1. Both "Notices to Purchasers" stated that two types of offerings were being made — "firm" and "tentative" — and that only tentative offerings were subject to appeal. Melcher Declaration ex. 2 at 1, ex. 3 at 1. In addition, the Notices identified the Olo Too contract offering as a "firm" resale, Melcher Declaration ex. 2 at 8; ex. 3 at 2, and therefore not subject to appeal.

2. Because the 1986 amendment has not yet been codified, and for purposes of clarity, the Court will refer to this legislation as Section 320. The USFS argues that Section 320, having come out of the Appropriations Committee, should be viewed as nothing more than the personal views of the legislators, much like the language rejected by the Supreme Court in TVA v. Hill, 437 U.S. 153, 191 [8 ELR 20513] (1978). There, however, the Supreme Court concerned itself with an expression of the Committee's understanding with reference to an appropriation request. Id. By contrast, Section 320 has been enacted into law and thus, represents the will of Congress.
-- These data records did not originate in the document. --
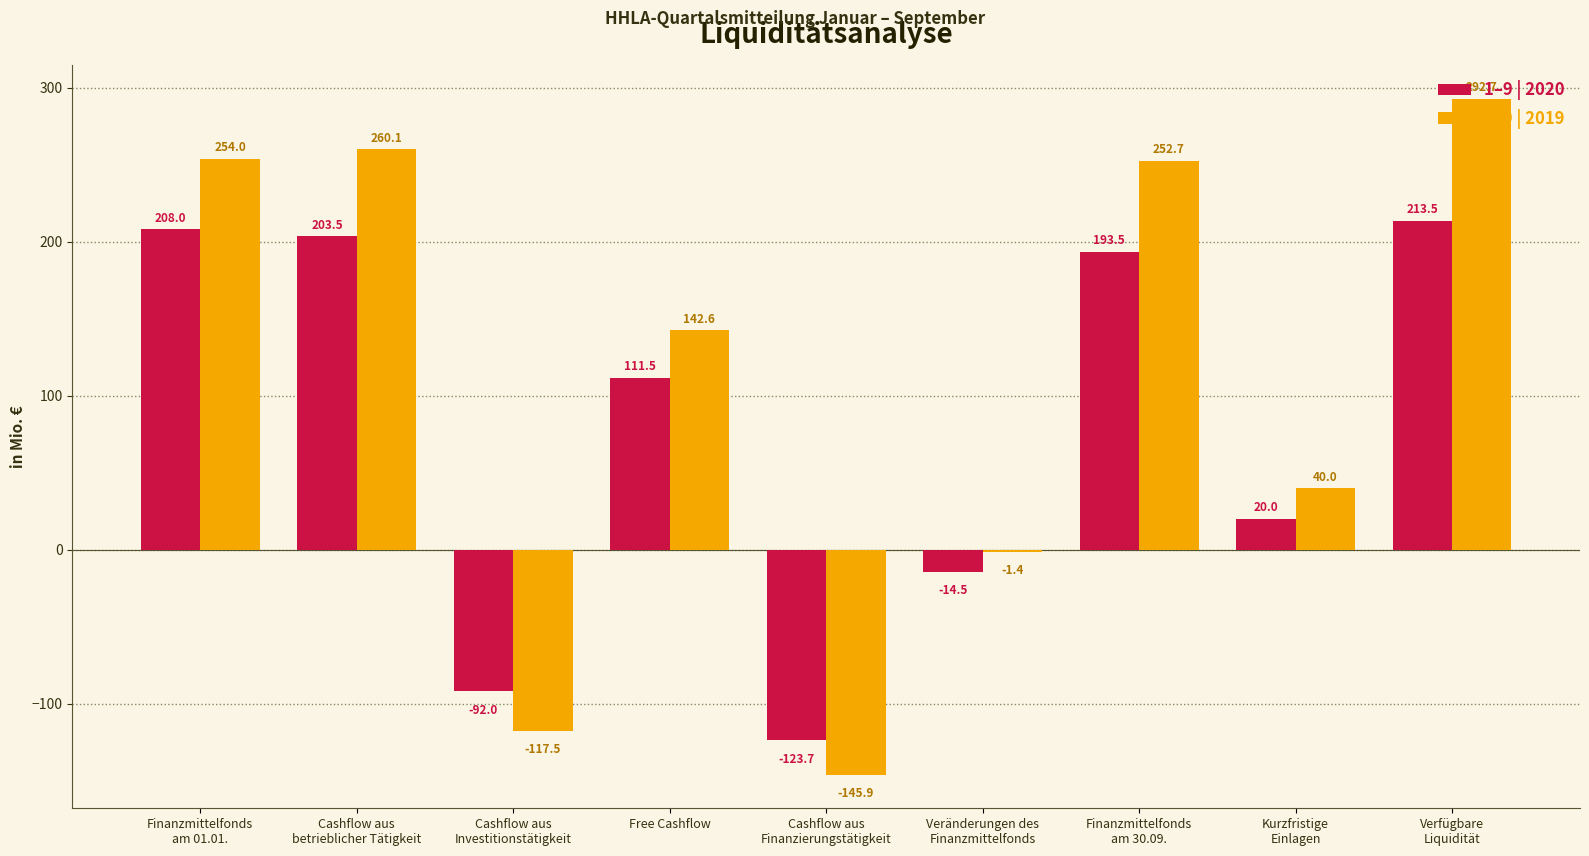

What is the greatest value displayed?

292.7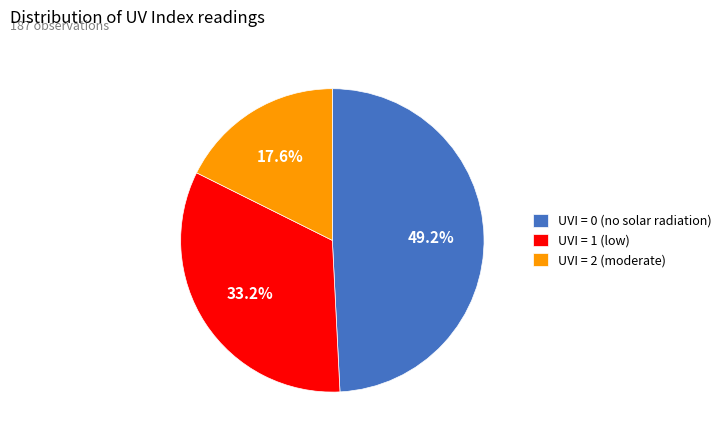

Between UVI = 0 (no solar radiation) and UVI = 1 (low), which is larger?

UVI = 0 (no solar radiation)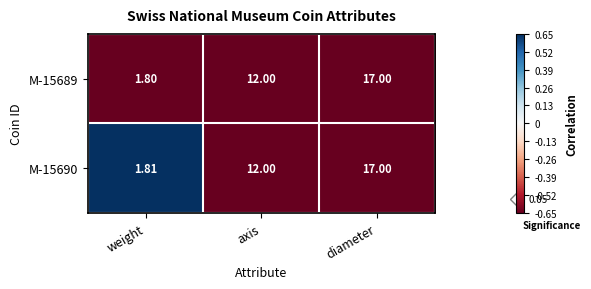

At which category is the sum across all series the highest?

diameter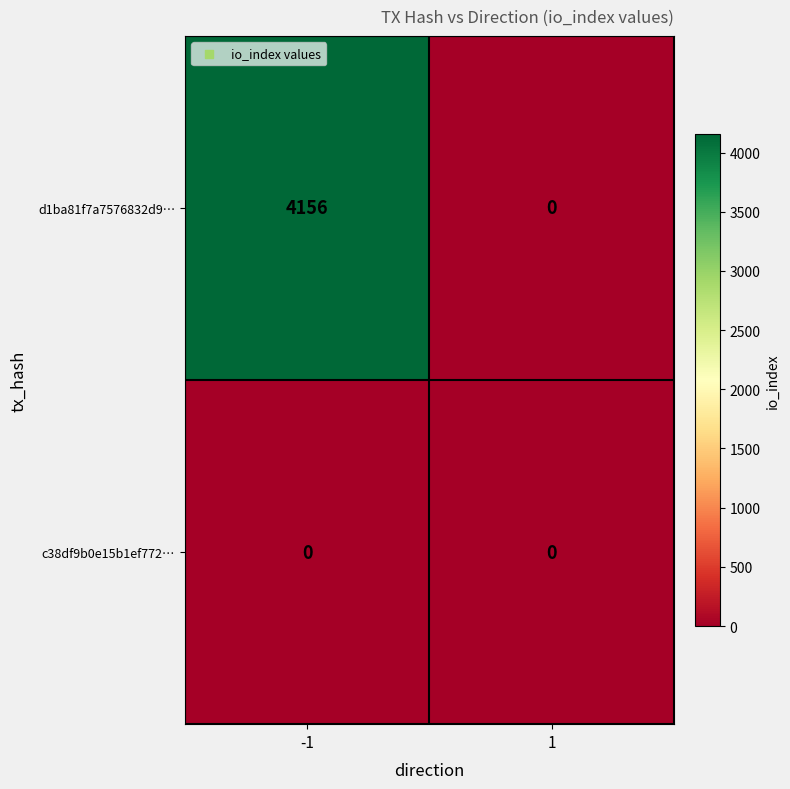

True or false: c38df9b0e15b1ef772… has a value of 0 at -1.

True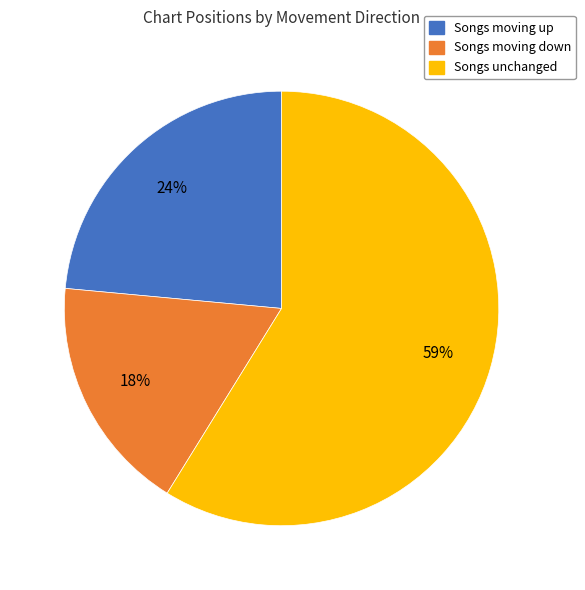

Is there any slice that represents more than half of the pie?

Yes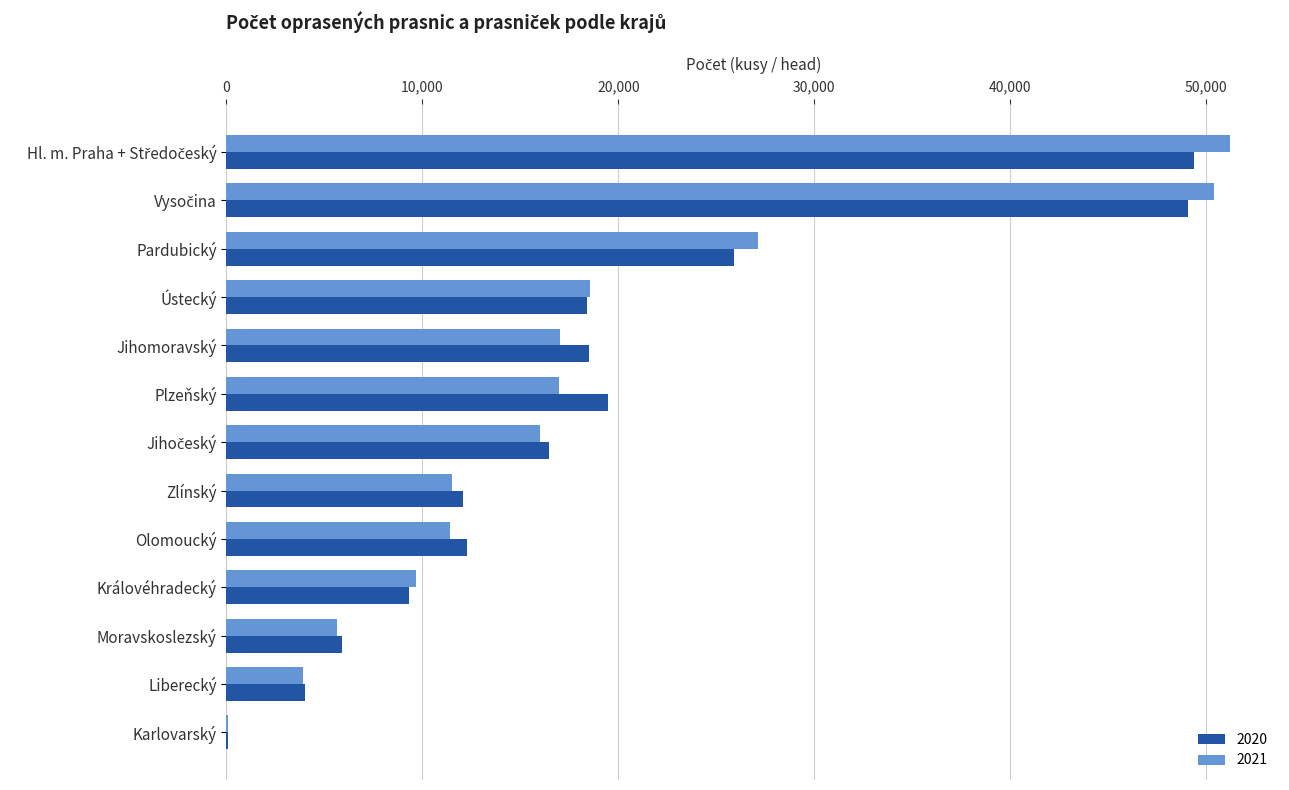

What is the average value of the 2020 series?

18526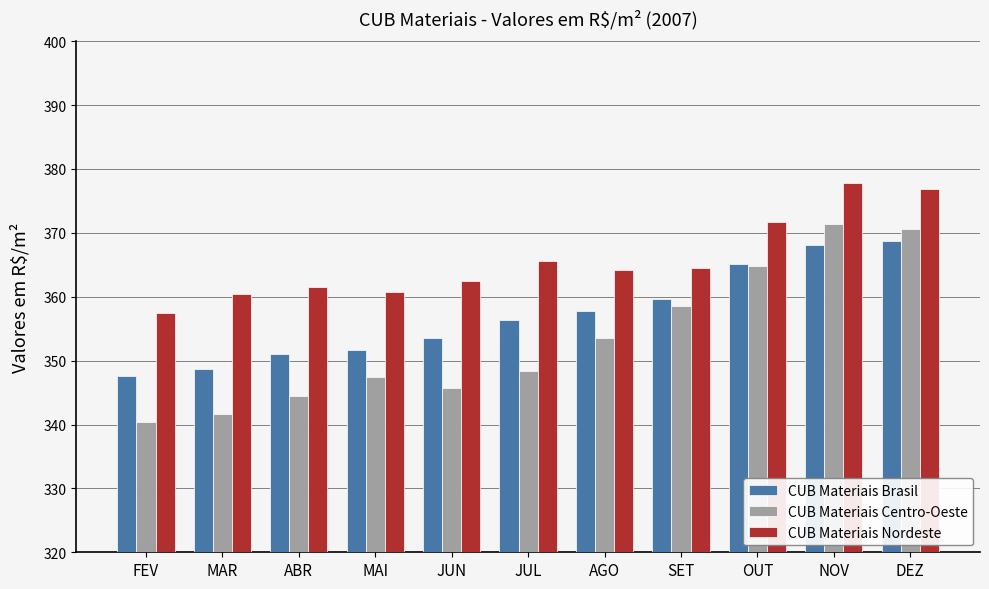

What is the total value across all series at SET?

1082.8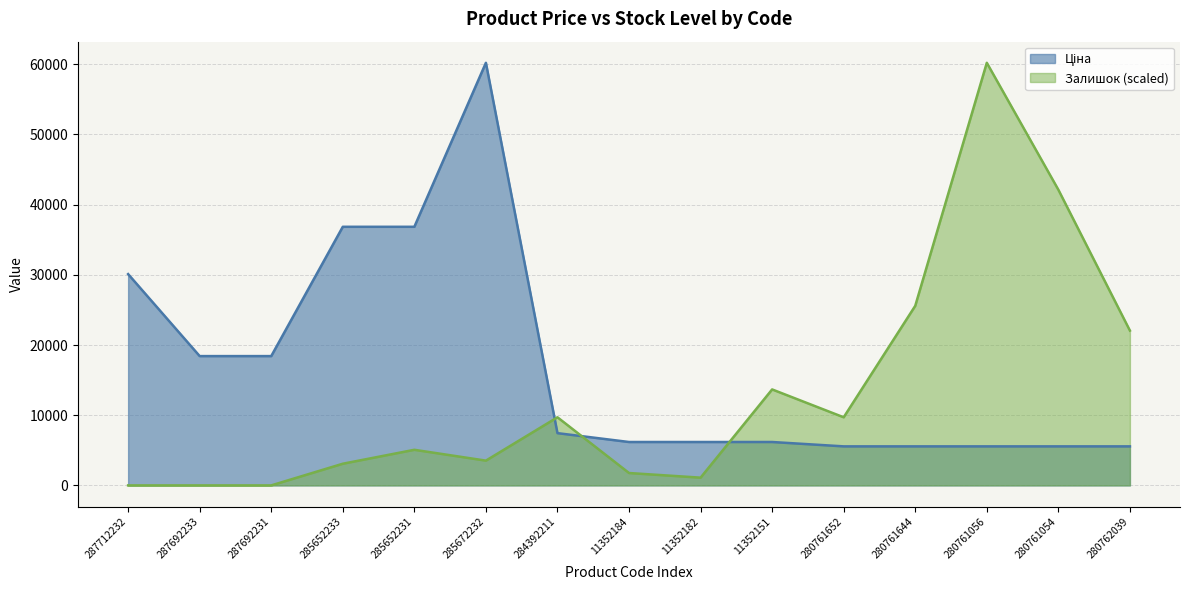

What is the difference between the second highest and minimum values in the Ціна series?

31281.4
3. Likewise, the legislative history of Section 320 demonstrates that Congress viewed a decision to resell a defaulted contract, as well as a returned contract, as subject to one level of administrative appeal. See H. Rep. No. 1002, 99th Cong., 2d Sess. 77 (quoted and discussed in Oregon Natural Resources Council, slip op. at 9-10 n.2).

4. Buse Timber argues that plaintiff's delay in bringing its action should result at least in a denial of the preliminary injunction. The Court disagrees. A court should be loathed to withhold injunctive relief solely on the ground of delay. Lydo Enterprises, Inc. v. City of Las Vegas, 745 F.2d 1211, 1213-14 (9th Cir. 1984). Given the USFS's failure to provide proper notice and the potential irreparable loss of old growth trees, plaintiff's alleged delay should not cause a denial of the preliminary injunction.

5. In its briefing on plaintiff's motion for a temporary restraining order, the USFS acknowledged that "pursuant to [NFMA], the Forest Service in Region 6 did agree to begin implementation as guidelines new standards for clear cutting." Response of Defendants MacWilliams and the United States Forest Service To Plaintiff's Motion for a Temporary Restraining Order, filed Dec. 16, 1987, at 2.

6. The 40 acre limit may be exceeded in cases of natural catastrophic conditions or after 60 days public notice and review by the Regional Forester. The limit can also be exceeded by up to 50 per cent without such 60 day notice and review, if to do so would result in a "more desirable combination of public benefits" and when one of four listed criteria is met. Regional Guide, Standard and Guideline 2-1, at 3-7.

7. Defendant Buse Timber has challenged Stahl's credibility as an expert witness by submitting eight (8) pages of a Transcript of Proceedings from National Wildlife Federation v. United States Forest Service, 592 F. Supp. 931 [14 ELR 20755], as amended, 643 F. Supp. 653 (D. Ore. 1984). Because the Court need not address the merits of plaintiff's evidence of the potential environmental harm, Stahl's credibility is not at issue. The Court does note, however, that the court in National Wildlife Federation relied on Stahl, who it found to be a qualified professional forester, and awarded 100 per cent of the plaintiffs' request for his fees. National Wildlife Federation v. United States Forest Service, No. 83-1153 LE, slip op. 7 (D. Or. July 21, 1987).

8. The USFS has cited 36 C.F.R. § 1501.8 for the proposition that the CEQ has rejected universal time limits. Section 1501.8 refers to time limits of the various steps in the NEPA process leading to an environmental impact statement (EIS). Staleness of an already completed EIS is a separate issue.